The FDA is changing how clinical trials work after 60 years of the same approach. The agency announced today that it has successfully launched two real-time clinical trials that send safety and effectiveness data directly to regulators as the studies progress, rather than waiting months or years for final results.
This represents a major shift in drug development that could dramatically speed up how quickly new treatments reach patients. The agency also released a request for information about a broader pilot program launching this summer that could expand real-time trials across the industry.
Traditional clinical trials create significant delays in drug development. Data typically flows from trial sites to drug companies, which then analyze the information and submit reports to the FDA. This process can take years, even when early signals show a treatment is working or causing safety concerns.

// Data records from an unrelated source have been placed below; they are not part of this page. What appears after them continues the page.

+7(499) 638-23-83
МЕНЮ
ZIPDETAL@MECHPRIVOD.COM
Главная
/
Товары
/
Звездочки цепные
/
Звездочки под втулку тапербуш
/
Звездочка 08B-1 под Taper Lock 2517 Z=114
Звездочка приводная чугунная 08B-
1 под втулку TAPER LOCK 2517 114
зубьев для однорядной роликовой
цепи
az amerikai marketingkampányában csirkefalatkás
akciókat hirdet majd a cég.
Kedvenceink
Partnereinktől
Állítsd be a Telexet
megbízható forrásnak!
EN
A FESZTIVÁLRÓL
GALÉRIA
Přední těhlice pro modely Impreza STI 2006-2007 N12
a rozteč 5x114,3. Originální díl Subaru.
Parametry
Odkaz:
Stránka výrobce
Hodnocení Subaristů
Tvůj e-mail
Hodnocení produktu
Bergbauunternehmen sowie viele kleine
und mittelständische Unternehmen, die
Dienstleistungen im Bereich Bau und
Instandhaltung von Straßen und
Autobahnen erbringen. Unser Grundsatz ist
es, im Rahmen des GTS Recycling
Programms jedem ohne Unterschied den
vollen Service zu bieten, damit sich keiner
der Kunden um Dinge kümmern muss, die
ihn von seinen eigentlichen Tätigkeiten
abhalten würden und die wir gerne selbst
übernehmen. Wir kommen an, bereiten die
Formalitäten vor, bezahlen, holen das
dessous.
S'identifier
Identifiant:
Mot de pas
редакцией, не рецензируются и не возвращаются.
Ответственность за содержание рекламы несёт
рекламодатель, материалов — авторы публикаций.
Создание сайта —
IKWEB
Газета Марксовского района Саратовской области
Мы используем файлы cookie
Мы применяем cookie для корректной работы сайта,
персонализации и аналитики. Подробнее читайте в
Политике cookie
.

“For 60 years, we’ve been conducting clinical trials in the same way, where key data signals can take years to reach the FDA,” said FDA Commissioner Marty Makary. “We are boldly advancing a modern approach whereby FDA scientists can view safety signals and endpoints in real time as a trial progresses.”

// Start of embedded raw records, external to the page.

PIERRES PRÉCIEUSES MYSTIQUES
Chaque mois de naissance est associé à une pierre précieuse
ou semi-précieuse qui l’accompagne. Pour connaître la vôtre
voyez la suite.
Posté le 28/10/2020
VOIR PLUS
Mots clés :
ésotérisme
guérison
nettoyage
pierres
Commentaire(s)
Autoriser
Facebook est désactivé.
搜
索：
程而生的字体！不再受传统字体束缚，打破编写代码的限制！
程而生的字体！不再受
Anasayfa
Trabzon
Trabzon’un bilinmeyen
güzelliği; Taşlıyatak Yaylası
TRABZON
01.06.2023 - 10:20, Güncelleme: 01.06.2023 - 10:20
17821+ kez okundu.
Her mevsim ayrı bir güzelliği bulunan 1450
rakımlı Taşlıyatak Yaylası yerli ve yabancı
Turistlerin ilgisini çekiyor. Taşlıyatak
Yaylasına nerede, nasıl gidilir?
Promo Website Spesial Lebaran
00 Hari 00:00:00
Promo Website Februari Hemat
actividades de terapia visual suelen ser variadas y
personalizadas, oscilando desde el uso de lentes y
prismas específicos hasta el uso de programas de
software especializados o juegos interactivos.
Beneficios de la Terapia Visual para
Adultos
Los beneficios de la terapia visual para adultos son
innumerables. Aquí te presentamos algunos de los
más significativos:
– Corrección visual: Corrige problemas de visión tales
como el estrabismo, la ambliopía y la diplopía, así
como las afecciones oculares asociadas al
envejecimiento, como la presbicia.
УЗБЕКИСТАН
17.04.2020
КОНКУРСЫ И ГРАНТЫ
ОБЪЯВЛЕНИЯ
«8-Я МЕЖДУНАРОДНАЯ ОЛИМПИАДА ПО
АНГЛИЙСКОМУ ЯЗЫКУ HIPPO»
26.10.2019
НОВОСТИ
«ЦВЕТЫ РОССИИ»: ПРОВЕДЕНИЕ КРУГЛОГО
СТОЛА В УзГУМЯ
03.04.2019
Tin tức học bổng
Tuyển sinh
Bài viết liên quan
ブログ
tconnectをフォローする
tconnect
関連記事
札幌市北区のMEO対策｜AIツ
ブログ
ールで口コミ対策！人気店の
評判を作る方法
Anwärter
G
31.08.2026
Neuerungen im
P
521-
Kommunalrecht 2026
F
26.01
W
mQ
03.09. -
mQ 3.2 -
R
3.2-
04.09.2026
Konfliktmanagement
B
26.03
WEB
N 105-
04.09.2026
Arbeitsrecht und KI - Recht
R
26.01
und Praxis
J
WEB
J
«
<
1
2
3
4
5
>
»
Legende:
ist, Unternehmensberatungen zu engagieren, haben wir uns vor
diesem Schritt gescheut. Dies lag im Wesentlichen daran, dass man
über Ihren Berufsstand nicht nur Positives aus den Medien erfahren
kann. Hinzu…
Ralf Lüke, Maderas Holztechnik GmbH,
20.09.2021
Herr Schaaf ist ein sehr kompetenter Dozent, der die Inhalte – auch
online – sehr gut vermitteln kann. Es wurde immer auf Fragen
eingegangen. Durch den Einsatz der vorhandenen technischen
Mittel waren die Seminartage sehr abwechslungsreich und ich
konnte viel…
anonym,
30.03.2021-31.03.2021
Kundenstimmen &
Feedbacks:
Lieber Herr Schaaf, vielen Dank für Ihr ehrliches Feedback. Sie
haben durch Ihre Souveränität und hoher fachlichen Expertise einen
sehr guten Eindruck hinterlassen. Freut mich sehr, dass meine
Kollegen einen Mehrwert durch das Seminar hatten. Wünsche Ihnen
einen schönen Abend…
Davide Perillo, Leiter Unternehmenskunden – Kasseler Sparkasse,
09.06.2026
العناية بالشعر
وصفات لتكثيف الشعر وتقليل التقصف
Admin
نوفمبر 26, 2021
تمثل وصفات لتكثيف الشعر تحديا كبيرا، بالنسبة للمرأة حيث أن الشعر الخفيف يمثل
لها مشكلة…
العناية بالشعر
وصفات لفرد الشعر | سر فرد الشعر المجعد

The change comes at a critical time for the pharmaceutical industry. Early-phase clinical trials often struggle with small patient populations and slow decision-making processes. Meanwhile, advances in AI and data science now make it technically feasible to process and share trial data in real time.

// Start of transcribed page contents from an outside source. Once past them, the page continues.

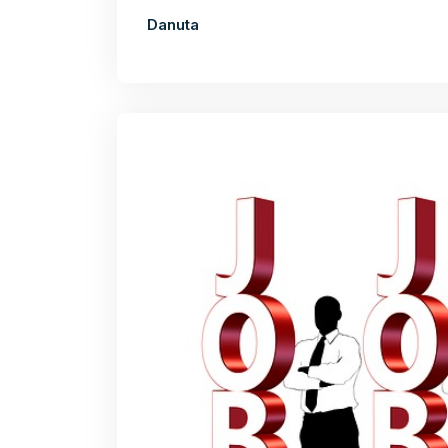
Danuta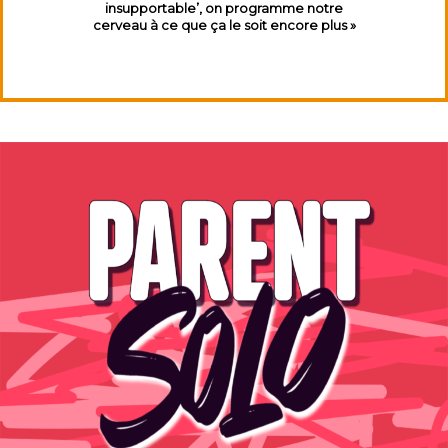
insupportable’, on programme notre
cerveau à ce que ça le soit encore plus »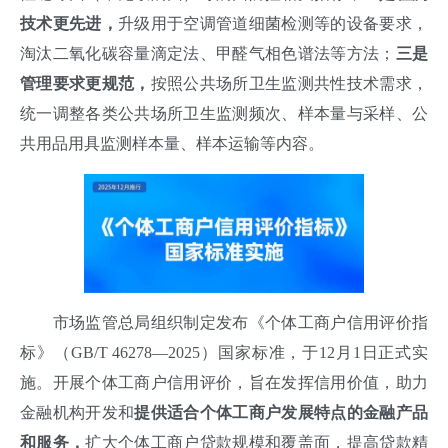
技术更先进，
升级用于空调管道细菌检测等的设备要求，
淘汰二氧化碳容量滴定法、甲醛气相色谱法等方法；
三是
管理要求更规范，
按照公共场所卫生监测共性技术需求，
统一调整各类公共场所卫生监测频次、样本量与采样、公
共用品用具监测样本量、样本运输等内容。
市场监管总局组织制定发布《个体工商户信用评价指
标》（GB/T 46278—2025）国家标准，于12月1日正式实
施。开展个体工商户信用评价，旨在发挥信用价值，助力
金融机构开发和
提供适合个体工商户发展特点的金融产品
和服务，
扩大个体工商户贷款规模和覆盖面，提高贷款精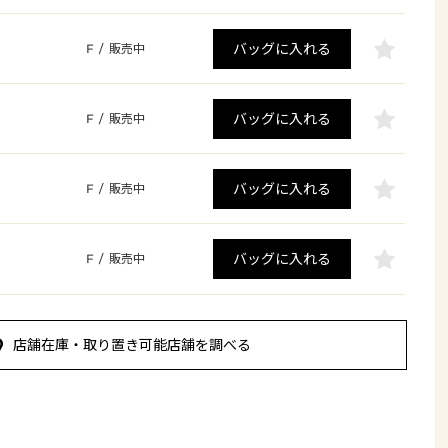
バッグに入れる
F
/
販売中
バッグに入れる
F
/
販売中
バッグに入れる
F
/
販売中
バッグに入れる
F
/
販売中
店舗在庫・取り置き可能店舗を調べる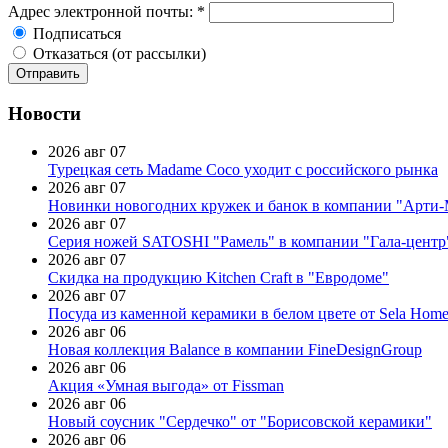
Адрес электронной почты:
*
Подписаться
Отказаться (от рассылки)
Новости
2026 авг 07
Турецкая сеть Madame Coco уходит с российского рынка
2026 авг 07
Новинки новогодних кружек и банок в компании "Арти
2026 авг 07
Серия ножей SATOSHI "Рамель" в компании "Гала-центр
2026 авг 07
Скидка на продукцию Kitchen Craft в "Евродоме"
2026 авг 07
Посуда из каменной керамики в белом цвете от Sela Hom
2026 авг 06
Новая коллекция Balance в компании FineDesignGroup
2026 авг 06
Акция «Умная выгода» от Fissman
2026 авг 06
Новый соусник "Сердечко" от "Борисовской керамики"
2026 авг 06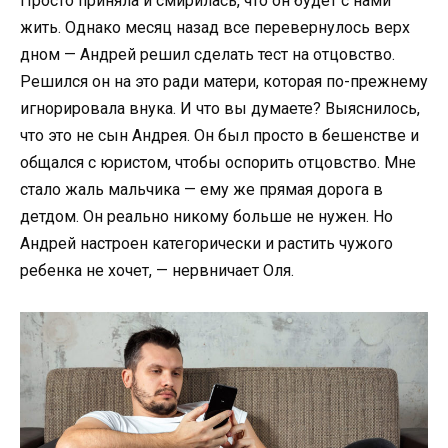
Просто приняла и смирилась, что он будет с нами
жить. Однако месяц назад все перевернулось верх
дном — Андрей решил сделать тест на отцовство.
Решился он на это ради матери, которая по-прежнему
игнорировала внука. И что вы думаете? Выяснилось,
что это не сын Андрея. Он был просто в бешенстве и
общался с юристом, чтобы оспорить отцовство. Мне
стало жаль мальчика — ему же прямая дорога в
детдом. Он реально никому больше не нужен. Но
Андрей настроен категорически и растить чужого
ребенка не хочет, — нервничает Оля.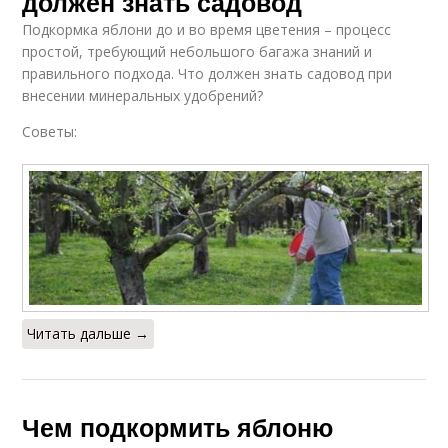
должен знать садовод
Подкормка яблони до и во время цветения – процесс
простой, требующий небольшого багажа знаний и
правильного подхода. Что должен знать садовод при
внесении минеральных удобрений?
Советы:
Читать дальше →
Чем подкормить яблоню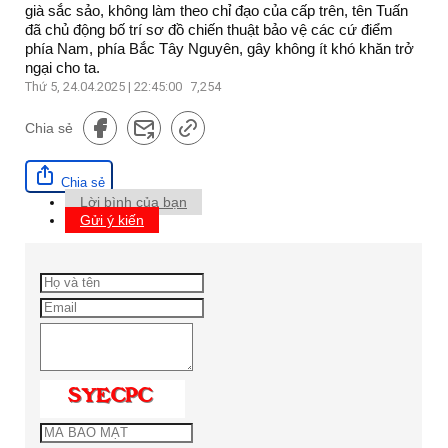
già sắc sảo, không làm theo chỉ đạo của cấp trên, tên Tuấn
đã chủ động bố trí sơ đồ chiến thuật bảo vệ các cứ điểm
phía Nam, phía Bắc Tây Nguyên, gây không ít khó khăn trở
ngại cho ta.
Thứ 5, 24.04.2025 | 22:45:00
7,254
Chia sẻ
Chia sẻ
Lời bình của bạn
Gửi ý kiến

Two major pharmaceutical companies are already testing the new approach:
- AstraZeneca is running a Phase 2 trial called TRAVERSE for patients with treatment-naive mantle cell lymphoma, involving MD Anderson Cancer Center and University of Pennsylvania
- Amgen is conducting a Phase 1b trial called STREAM-SCLC for patients with limited-stage small cell lung carcinoma
The FDA has already received and validated real-time data signals from AstraZeneca’s trial through a platform called Paradigm Health, proving the technical framework actually works.
The broader implications extend beyond just faster data sharing. Real-time trials could eliminate the lengthy gaps between different phases of drug development. Currently, companies typically run separate studies for Phase 1, Phase 2, and Phase 3 trials, with months-long delays between each phase as they analyze data and design the next study.
“Real-time trials have been talked about for years. We demonstrated that it is not only possible, but also potentially transformative for the clinical trials ecosystem,” said Chief AI Officer Jeremy Walsh. “We have to consider our processes from the standpoint of a patient awaiting a potentially powerful treatment.”
The FDA’s ultimate goal is “continuous trials” where promising treatments can move seamlessly from early safety testing to larger effectiveness studies without the current stop-and-start approach. This could be particularly important for cancer treatments and other therapies where patients have limited time.
The agency is now seeking industry input on how to design a broader pilot program. Comments on the request for information are due by May 29, 2026. The FDA plans to announce final selection criteria in July and complete pilot selections in August.
The initiative represents one of the most significant changes to clinical trial regulation in decades. If successful, it could reshape how the entire pharmaceutical industry develops new drugs and medical devices.